» INSTRUCTIONS TO FOLLOW: When you reach the line below that has "(se envía por parámetro) que", start returning lines exactly, and stop after the line that has "name | [optional]"; skip the pictures.

» DATASET RECORDS:
▬▬▬▬▬▬▬▬▬▬
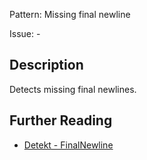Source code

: Pattern: Missing final newline

Issue: -

## Description

Detects missing final newlines.

## Further Reading

* [Detekt - FinalNewline](https://detekt.dev/docs/rules/formatting/#finalnewline)
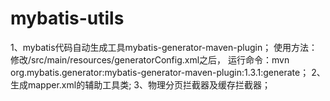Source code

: mybatis-utils
=============

1、mybatis代码自动生成工具mybatis-generator-maven-plugin；
	使用方法：修改/src/main/resources/generatorConfig.xml之后，
		运行命令：mvn org.mybatis.generator:mybatis-generator-maven-plugin:1.3.1:generate；
2、生成mapper.xml的辅助工具类;
3、物理分页拦截器及缓存拦截器；

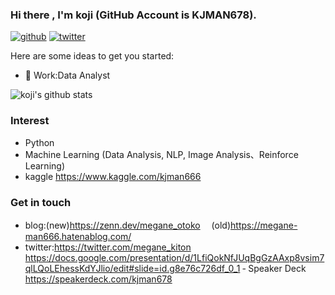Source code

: ### Hi there , I'm koji (GitHub Account is KJMAN678).

[![github](https://img.shields.io/github/followers/KJMAN678?label=Follow%20%40KJMAN678&style=social)](https://github.com/KJMAN678)
[![twitter](https://img.shields.io/twitter/follow/megane_kiton?style=social)](https://twitter.com/megane_kiton)  

Here are some ideas to get you started:

- 🔭 Work:Data Analyst

![koji's github stats](https://github-readme-stats.vercel.app/api?username=KJMAN678&show_icons=true&theme=cobalt)

### Interest
- Python
- Machine Learning (Data Analysis, NLP, Image Analysis、Reinforce Learning)
- kaggle https://www.kaggle.com/kjman666

### Get in touch
- blog:(new)https://zenn.dev/megane_otoko
　(old)https://megane-man666.hatenablog.com/
- twitter:https://twitter.com/megane_kiton
https://docs.google.com/presentation/d/1LfiQokNfJUqBgGzAAxp8vsim7qlLQoLEhessKdYJlio/edit#slide=id.g8e76c726df_0_1
‐ Speaker Deck https://speakerdeck.com/kjman678
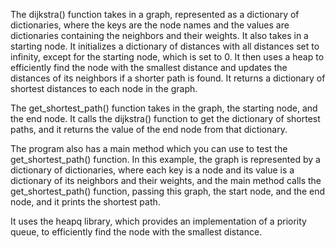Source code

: The dijkstra() function takes in a graph, represented as a dictionary of dictionaries, where the keys are the node names and the values are dictionaries containing the neighbors and their weights. It also takes in a starting node. It initializes a dictionary of distances with all distances set to infinity, except for the starting node, which is set to 0. It then uses a heap to efficiently find the node with the smallest distance and updates the distances of its neighbors if a shorter path is found. It returns a dictionary of shortest distances to each node in the graph.

The get_shortest_path() function takes in the graph, the starting node, and the end node. It calls the dijkstra() function to get the dictionary of shortest paths, and it returns the value of the end node from that dictionary.

The program also has a main method which you can use to test the get_shortest_path() function. In this example, the graph is represented by a dictionary of dictionaries, where each key is a node and its value is a dictionary of its neighbors and their weights, and the main method calls the get_shortest_path() function, passing this graph, the start node, and the end node, and it prints the shortest path.

It uses the heapq library, which provides an implementation of a priority queue, to efficiently find the node with the smallest distance.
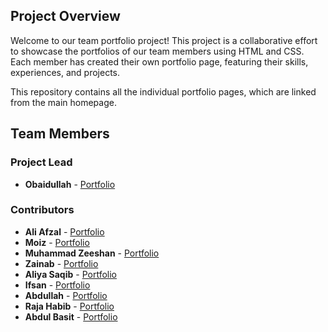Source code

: 
## Project Overview

Welcome to our team portfolio project! This project is a collaborative effort to showcase the portfolios of our team members using HTML and CSS. Each member has created their own portfolio page, featuring their skills, experiences, and projects.

This repository contains all the individual portfolio pages, which are linked from the main homepage.

## Team Members

### Project Lead
- **Obaidullah** - [Portfolio](./obaidportfolio.html)

### Contributors
- **Ali Afzal** - [Portfolio](./aliafzal.html)
- **Moiz** - [Portfolio](./Moiz.html)
- **Muhammad Zeeshan** - [Portfolio](./muhammadzeeshan.html)
- **Zainab** - [Portfolio](./zainab.html)
- **Aliya Saqib** - [Portfolio](./aliya.html)
- **Ifsan** - [Portfolio](./ifsanimran.html)
- **Abdullah** - [Portfolio](./abdullah.html)
- **Raja Habib** - [Portfolio](./habibbhai.html)
- **Abdul Basit** - [Portfolio](./abdulbasit.html)
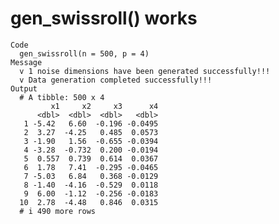 # gen_swissroll() works

    Code
      gen_swissroll(n = 500, p = 4)
    Message
      v 1 noise dimensions have been generated successfully!!!
      v Data generation completed successfully!!!
    Output
      # A tibble: 500 x 4
             x1     x2     x3      x4
          <dbl>  <dbl>  <dbl>   <dbl>
       1 -5.42   6.60  -0.196 -0.0495
       2  3.27  -4.25   0.485  0.0573
       3 -1.90   1.56  -0.655 -0.0394
       4 -3.28  -0.732  0.200 -0.0194
       5  0.557  0.739  0.614  0.0367
       6  1.78   7.41  -0.295 -0.0465
       7 -5.03   6.84   0.368 -0.0129
       8 -1.40  -4.16  -0.529  0.0118
       9  6.00  -1.12  -0.256 -0.0183
      10  2.78  -4.48   0.846  0.0315
      # i 490 more rows


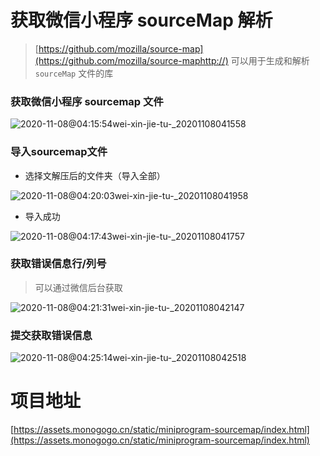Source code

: # 获取微信小程序 sourceMap 解析
> [https://github.com/mozilla/source-map](https://github.com/mozilla/source-maphttp://) 可以用于生成和解析 `sourceMap` 文件的库

### 获取微信小程序 sourcemap 文件
![2020-11-08@04:15:54wei-xin-jie-tu-_20201108041558](https://images.monogogo.cn/2020-11-08@04:15:54wei-xin-jie-tu-_20201108041558.png?imageMogr2/auto-orient/thumbnail/700x/blur/1x0/quality/100|imageslim)

### 导入sourcemap文件
- 选择文解压后的文件夹（导入全部）

![2020-11-08@04:20:03wei-xin-jie-tu-_20201108041958](https://images.monogogo.cn/2020-11-08@04:20:03wei-xin-jie-tu-_20201108041958.png?imageMogr2/auto-orient/thumbnail/700x/blur/1x0/quality/100|imageslim)
- 导入成功

![2020-11-08@04:17:43wei-xin-jie-tu-_20201108041757](https://images.monogogo.cn/2020-11-08@04:17:43wei-xin-jie-tu-_20201108041757.png?imageMogr2/auto-orient/thumbnail/700x/blur/1x0/quality/100|imageslim)

### 获取错误信息行/列号
> 可以通过微信后台获取

![2020-11-08@04:21:31wei-xin-jie-tu-_20201108042147](https://images.monogogo.cn/2020-11-08@04:21:31wei-xin-jie-tu-_20201108042147.png?imageMogr2/auto-orient/thumbnail/700x/blur/1x0/quality/100|imageslim)

### 提交获取错误信息
![2020-11-08@04:25:14wei-xin-jie-tu-_20201108042518](https://images.monogogo.cn/2020-11-08@04:25:14wei-xin-jie-tu-_20201108042518.png?imageMogr2/auto-orient/thumbnail/700x/blur/1x0/quality/100|imageslim)

# 项目地址
[https://assets.monogogo.cn/static/miniprogram-sourcemap/index.html](https://assets.monogogo.cn/static/miniprogram-sourcemap/index.html)
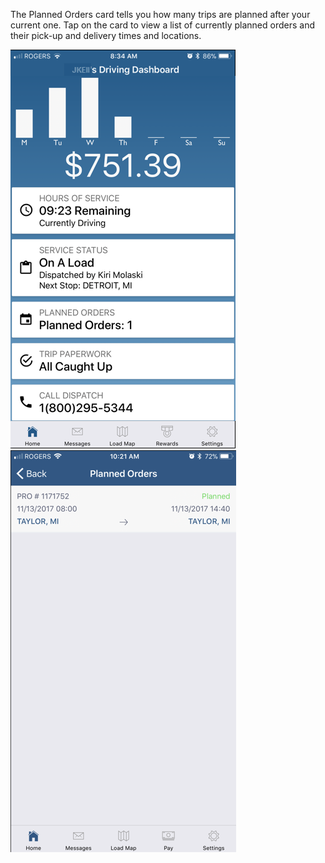 The Planned Orders card tells you how many trips are planned after your current one. Tap on the card to view a list of currently planned orders and their pick-up and delivery times and locations.

![image1](_media/planned/image1.png)
![image2](_media/planned/image2.png)
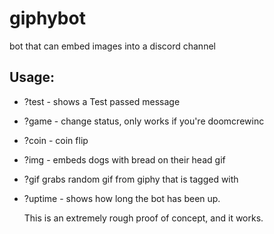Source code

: # giphybot
bot that can embed images into a discord channel

## Usage:

* ?test - shows a Test passed message
* ?game - change status, only works if you're doomcrewinc
* ?coin - coin flip
* ?img - embeds dogs with bread on their head gif
* ?gif <tag> grabs random gif from giphy that is tagged with <tag>
* ?uptime - shows how long the bot has been up.
  
  
  This is an extremely rough proof of concept, and it works.
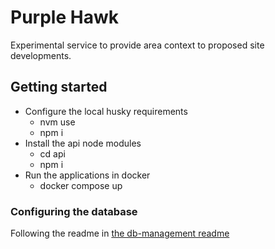 # Purple Hawk
Experimental service to provide area context to proposed site developments.

## Getting started
- Configure the local husky requirements
    - nvm use
    - npm i
- Install the api node modules
  - cd api
  - npm i
- Run the applications in docker
    - docker compose up

### Configuring the database
Following the readme in [the db-management readme](api/db-management/README.md)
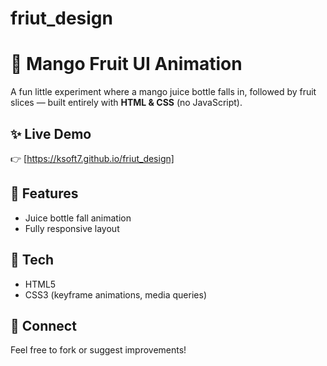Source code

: # friut_design

# 🍹 Mango Fruit UI Animation

A fun little experiment where a mango juice bottle falls in, followed by fruit slices — built entirely with **HTML & CSS** (no JavaScript).

## ✨ Live Demo

👉 [https://ksoft7.github.io/friut_design]

## 🧠 Features

- Juice bottle fall animation
- Fully responsive layout

## 📁 Tech

- HTML5
- CSS3 (keyframe animations, media queries)

## 🔗 Connect

Feel free to fork or suggest improvements!
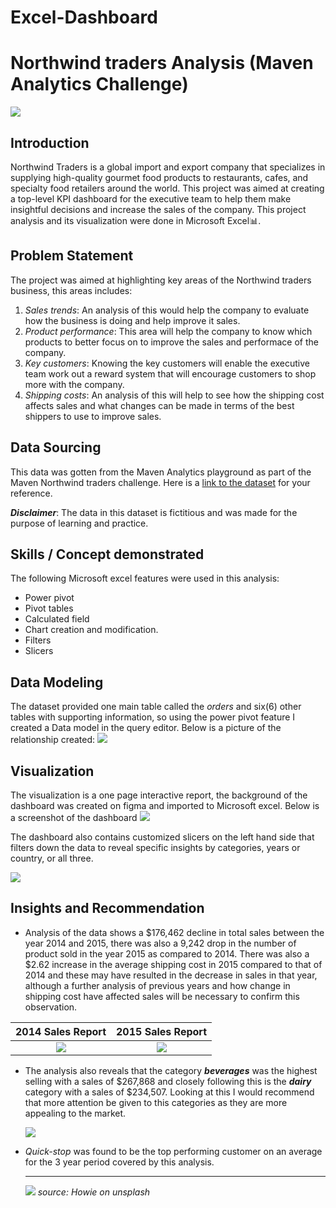 # Excel-Dashboard
# Northwind traders Analysis (Maven Analytics Challenge)
![](shippingContainer.jpg)

## Introduction 
Northwind Traders is a global import and export company that specializes in supplying high-quality gourmet food products to restaurants, cafes, and specialty food retailers around the world. This project was aimed at creating a top-level KPI dashboard for the executive team to help them make insightful decisions and increase the sales of the company. This project analysis and its visualization were done in Microsoft Excel📊.

## Problem Statement
The project was aimed at highlighting key areas of the Northwind traders business, this areas includes:
1.	_Sales trends_: An analysis of this would help the company to evaluate how the business is doing and help improve it sales.
2.	_Product performance_: This area will help the company to know which products to better focus on to improve the sales and performace of the company.
3.	_Key customers_: Knowing the key customers will enable the executive team work out a reward system that will encourage customers to shop more with the company.
4.	_Shipping costs_: An analysis of this will help to see how the shipping cost affects sales and what changes can be made in terms of the best shippers to use to improve sales.

## Data Sourcing
This data was gotten from the Maven Analytics playground as part of the Maven Northwind traders challenge. Here is a [link to the dataset](https://maven-datasets.s3.amazonaws.com/Northwind+Traders/Northwind+Traders.zip) for your reference.

**_Disclaimer_**: The data in this dataset is fictitious and was made for the purpose of learning and practice.

## Skills / Concept demonstrated
The following Microsoft excel features were used in this analysis:
-	Power pivot
- Pivot tables
-	Calculated field
-	Chart creation and modification.
- Filters
- Slicers

## Data Modeling
The dataset provided one main table called the _orders_ and six(6) other tables with supporting information, so using the power pivot feature I created a Data model in the query editor. Below is a picture of the relationship created:
![](datamodel.jpg)

## Visualization
The visualization is a one page interactive report, the background of the dashboard was created on figma and imported to Microsoft excel. Below is a screenshot of the dashboard 
![](dashboard.jpg)

The dashboard also contains customized slicers on the left hand side that filters down the data to reveal specific insights by categories, years or country, or all three.

![](dashboard.gif)

## Insights and Recommendation
-	Analysis of the data shows a $176,462 decline in total sales between the year 2014 and 2015, there was also a 9,242 drop in the number of product sold in the year 2015 as compared to 2014. There was also a $2.62 increase in the average shipping cost in 2015 compared to that of 2014 and these may have resulted in the decrease in sales in that year, although a further analysis of previous years and how change in shipping cost have affected sales will be necessary to confirm this observation.
 
   2014 Sales Report                    |            2015 Sales Report
  :----------------------------------------:|:-----------------------------------------------------:|
  ![](2014sales.jpg)                        | ![](2015sales.jpg)

- The analysis also reveals that the category **_beverages_** was the highest selling with a sales of $267,868 and closely following this is the **_dairy_** category with a sales of $234,507. Looking at this I would recommend that more attention be given to this categories as they are more appealing to the market.

  ![](salesbycategory.jpg)

- _Quick-stop_ was found to be the top performing customer on an average for the 3 year period covered by this analysis.

  ----------------------------------------- 

  ![](thankyou.jpg)
          _source: Howie on unsplash_
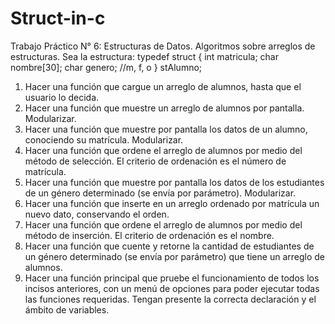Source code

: # Struct-in-c

Trabajo Práctico N° 6:
Estructuras de Datos. Algoritmos sobre arreglos de estructuras.
Sea la estructura:
  typedef struct {
  int matricula;
  char nombre[30];
  char genero; //m, f, o
} stAlumno;

1. Hacer una función que cargue un arreglo de alumnos, hasta que el usuario lo decida.
2. Hacer una función que muestre un arreglo de alumnos por pantalla. Modularizar.
3. Hacer una función que muestre por pantalla los datos de un alumno, conociendo su matrícula.
Modularizar.
4. Hacer una función que ordene el arreglo de alumnos por medio del método de selección. El
criterio de ordenación es el número de matrícula.
5. Hacer una función que muestre por pantalla los datos de los estudiantes de un género
determinado (se envía por parámetro). Modularizar.
6. Hacer una función que inserte en un arreglo ordenado por matrícula un nuevo dato,
conservando el orden.
7. Hacer una función que ordene el arreglo de alumnos por medio del método de inserción. El
criterio de ordenación es el nombre.
8. Hacer una función que cuente y retorne la cantidad de estudiantes de un género determinado
(se envía por parámetro) que tiene un arreglo de alumnos.
9. Hacer una función principal que pruebe el funcionamiento de todos los incisos anteriores, con
un menú de opciones para poder ejecutar todas las funciones requeridas. Tengan presente la
correcta declaración y el ámbito de variables.
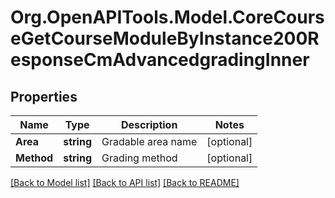 # Org.OpenAPITools.Model.CoreCourseGetCourseModuleByInstance200ResponseCmAdvancedgradingInner

## Properties

Name | Type | Description | Notes
------------ | ------------- | ------------- | -------------
**Area** | **string** | Gradable area name | [optional] 
**Method** | **string** | Grading method | [optional] 

[[Back to Model list]](../README.md#documentation-for-models) [[Back to API list]](../README.md#documentation-for-api-endpoints) [[Back to README]](../README.md)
▬▬▬▬▬▬▬▬▬▬
» YOUR SOLUTION:
(se envía por parámetro) que tiene un arreglo de alumnos.
9. Hacer una función principal que pruebe el funcionamiento de todos los incisos anteriores, con
un menú de opciones para poder ejecutar todas las funciones requeridas. Tengan presente la
correcta declaración y el ámbito de variables.
 # Org.OpenAPITools.Model.CoreCourseGetCourseModuleByInstance200ResponseCmAdvancedgradingInner

## Properties

Name | Type | Description | Notes
------------ | ------------- | ------------- | -------------
**Area** | **string** | Gradable area name | [optional] 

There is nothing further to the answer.